→ **Task instructions**
Search the material and gather each line with "back" in it.

→ **Data for this task**
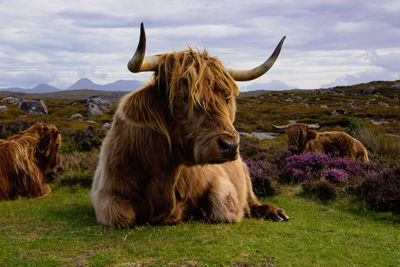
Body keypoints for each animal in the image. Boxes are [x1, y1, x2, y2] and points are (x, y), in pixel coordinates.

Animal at [92, 23, 290, 229]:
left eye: (226, 97)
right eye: (181, 97)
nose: (231, 145)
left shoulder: (222, 183)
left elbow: (221, 208)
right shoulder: (107, 194)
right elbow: (121, 216)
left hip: (244, 171)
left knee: (252, 200)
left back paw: (275, 212)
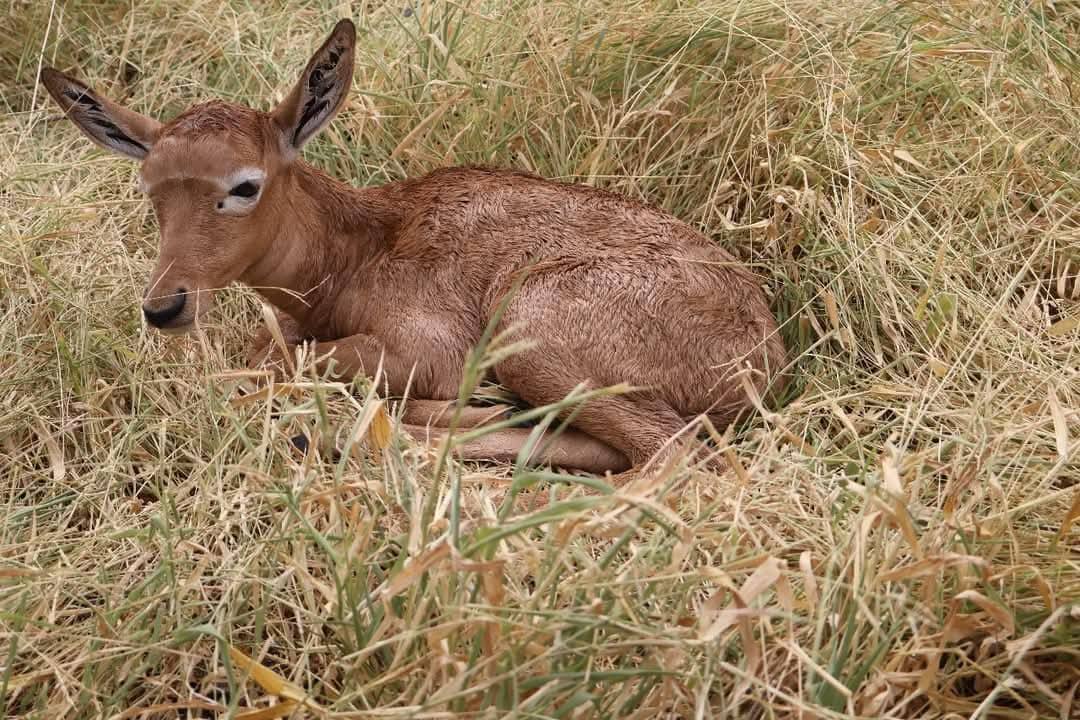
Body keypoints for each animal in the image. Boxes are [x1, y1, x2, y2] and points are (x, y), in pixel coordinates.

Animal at [40, 19, 787, 475]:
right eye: (150, 186)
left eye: (245, 185)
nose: (165, 306)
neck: (353, 252)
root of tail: (766, 353)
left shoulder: (426, 346)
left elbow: (278, 365)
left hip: (532, 331)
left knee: (676, 455)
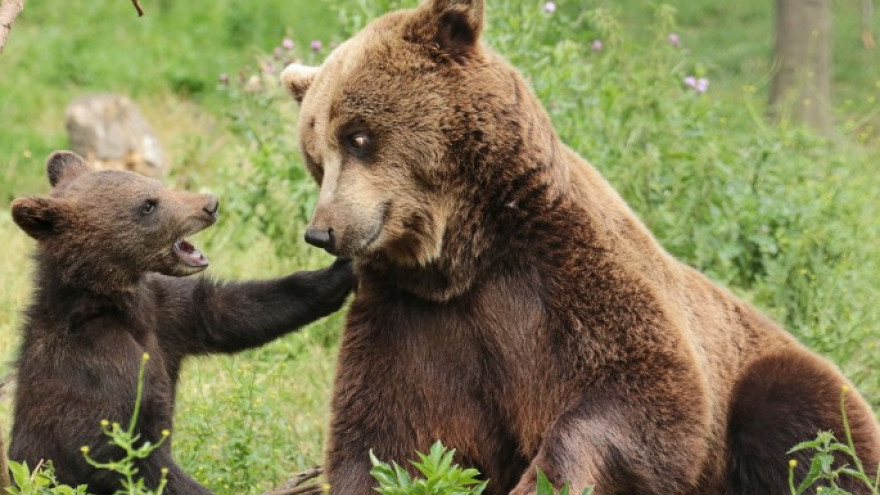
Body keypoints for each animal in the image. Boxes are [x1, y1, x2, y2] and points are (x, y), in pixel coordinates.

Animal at [282, 0, 880, 492]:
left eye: (358, 137)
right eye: (315, 156)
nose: (323, 231)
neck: (465, 255)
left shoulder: (566, 274)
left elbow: (645, 391)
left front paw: (543, 480)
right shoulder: (415, 322)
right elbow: (388, 436)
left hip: (769, 372)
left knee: (810, 426)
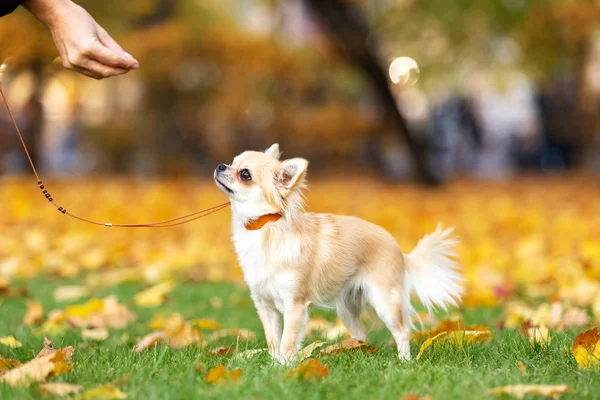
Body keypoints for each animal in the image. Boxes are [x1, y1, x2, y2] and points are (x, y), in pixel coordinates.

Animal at [216, 143, 464, 362]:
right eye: (232, 162)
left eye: (245, 174)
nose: (220, 166)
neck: (264, 229)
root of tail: (401, 251)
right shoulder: (265, 307)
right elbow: (273, 342)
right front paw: (274, 367)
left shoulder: (295, 306)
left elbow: (287, 342)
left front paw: (284, 369)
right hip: (347, 310)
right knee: (361, 335)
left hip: (385, 301)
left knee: (401, 331)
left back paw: (404, 362)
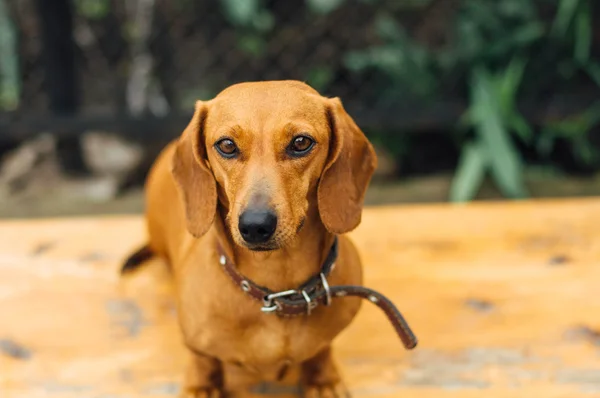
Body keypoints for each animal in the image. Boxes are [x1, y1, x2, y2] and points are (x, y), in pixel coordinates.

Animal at [121, 81, 376, 398]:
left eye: (301, 142)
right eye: (227, 145)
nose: (255, 226)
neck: (276, 293)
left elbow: (320, 351)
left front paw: (322, 380)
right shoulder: (198, 346)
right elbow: (203, 361)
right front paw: (201, 386)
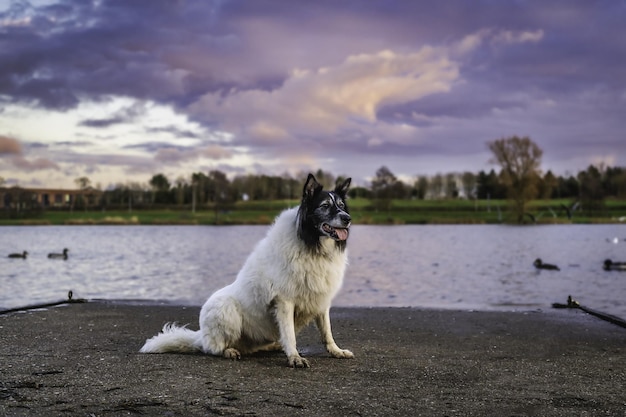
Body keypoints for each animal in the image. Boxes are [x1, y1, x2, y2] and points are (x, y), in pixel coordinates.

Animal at [140, 173, 354, 368]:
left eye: (341, 206)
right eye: (324, 206)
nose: (348, 219)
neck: (312, 244)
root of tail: (201, 336)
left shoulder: (321, 299)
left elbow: (327, 331)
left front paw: (336, 351)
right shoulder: (284, 301)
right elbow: (290, 334)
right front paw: (294, 357)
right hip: (226, 309)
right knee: (213, 348)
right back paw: (230, 351)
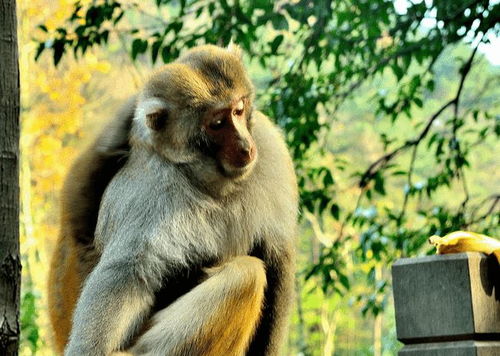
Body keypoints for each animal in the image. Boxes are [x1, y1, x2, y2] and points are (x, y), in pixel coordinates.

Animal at [58, 44, 296, 356]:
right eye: (217, 124)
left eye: (239, 110)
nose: (245, 146)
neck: (214, 183)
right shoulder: (148, 189)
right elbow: (127, 274)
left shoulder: (269, 148)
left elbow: (277, 254)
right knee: (246, 276)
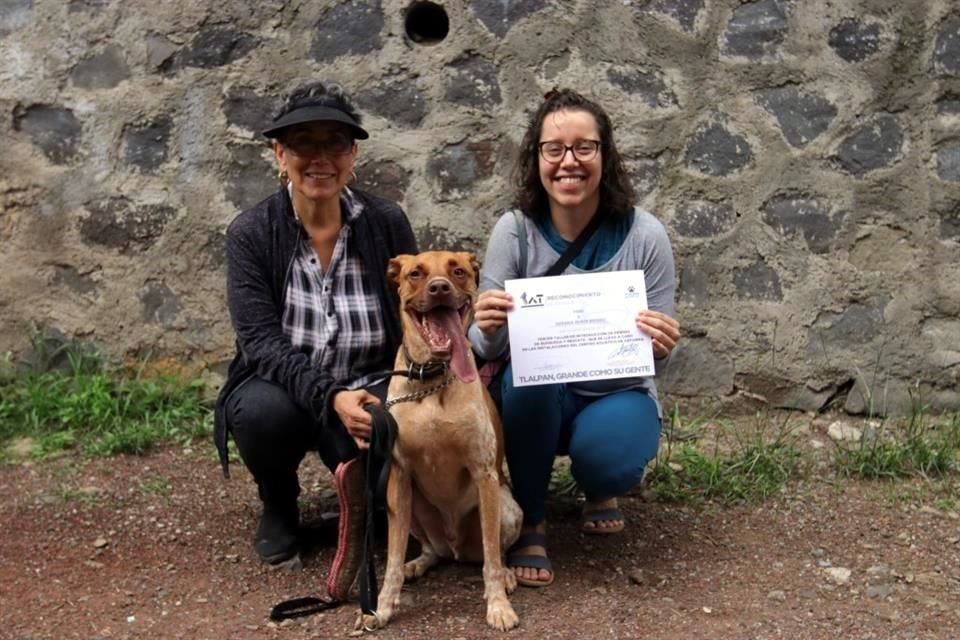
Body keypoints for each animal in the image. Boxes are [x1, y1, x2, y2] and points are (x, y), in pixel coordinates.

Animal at [356, 250, 520, 632]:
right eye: (416, 273)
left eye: (457, 271)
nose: (440, 287)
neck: (431, 380)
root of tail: (456, 548)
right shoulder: (399, 475)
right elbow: (391, 557)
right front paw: (381, 608)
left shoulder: (484, 473)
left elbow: (491, 557)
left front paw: (498, 606)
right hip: (409, 505)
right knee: (429, 550)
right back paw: (416, 564)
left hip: (507, 507)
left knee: (495, 552)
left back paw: (506, 573)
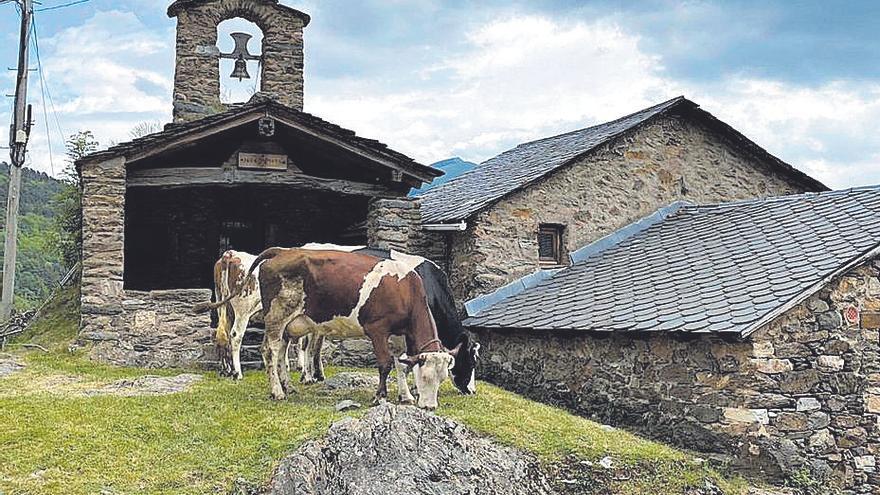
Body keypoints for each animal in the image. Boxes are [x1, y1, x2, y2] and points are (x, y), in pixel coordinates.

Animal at [198, 250, 460, 408]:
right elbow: (385, 364)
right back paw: (276, 391)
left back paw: (288, 386)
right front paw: (379, 396)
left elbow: (400, 364)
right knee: (268, 350)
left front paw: (405, 396)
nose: (430, 407)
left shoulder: (398, 334)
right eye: (425, 376)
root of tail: (282, 251)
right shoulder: (377, 329)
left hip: (288, 322)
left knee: (280, 352)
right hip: (275, 316)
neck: (405, 290)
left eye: (443, 377)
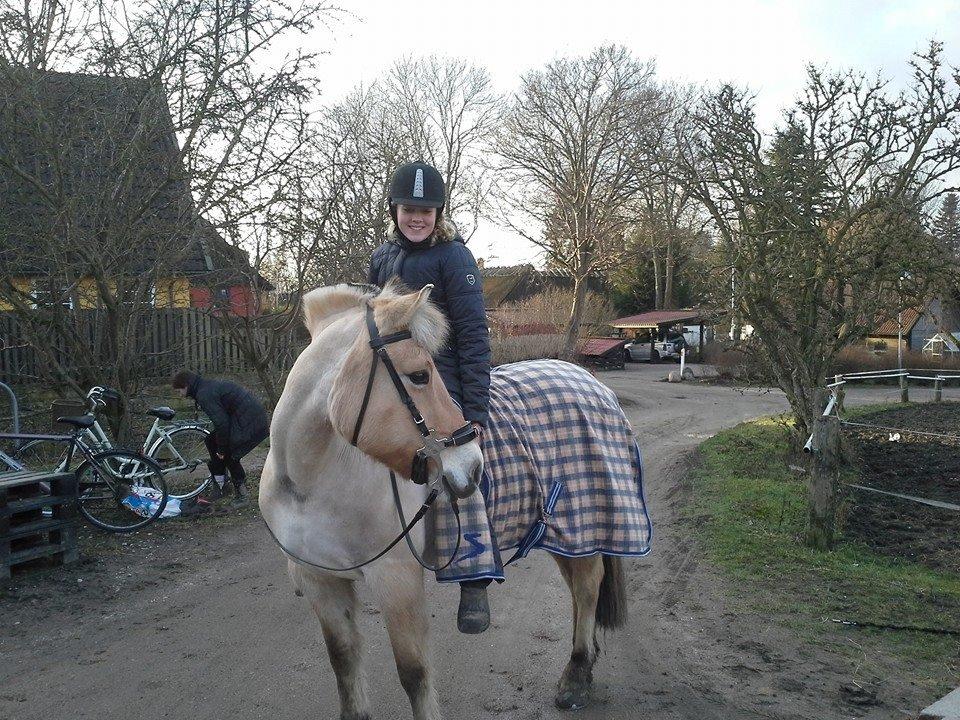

→ **Exercise answer**
left back paw: (275, 212)
left back paw: (404, 362)
right back paw: (230, 351)
right back paw: (416, 564)
left back paw: (506, 573)
right back paw: (276, 391)
left back paw: (288, 386)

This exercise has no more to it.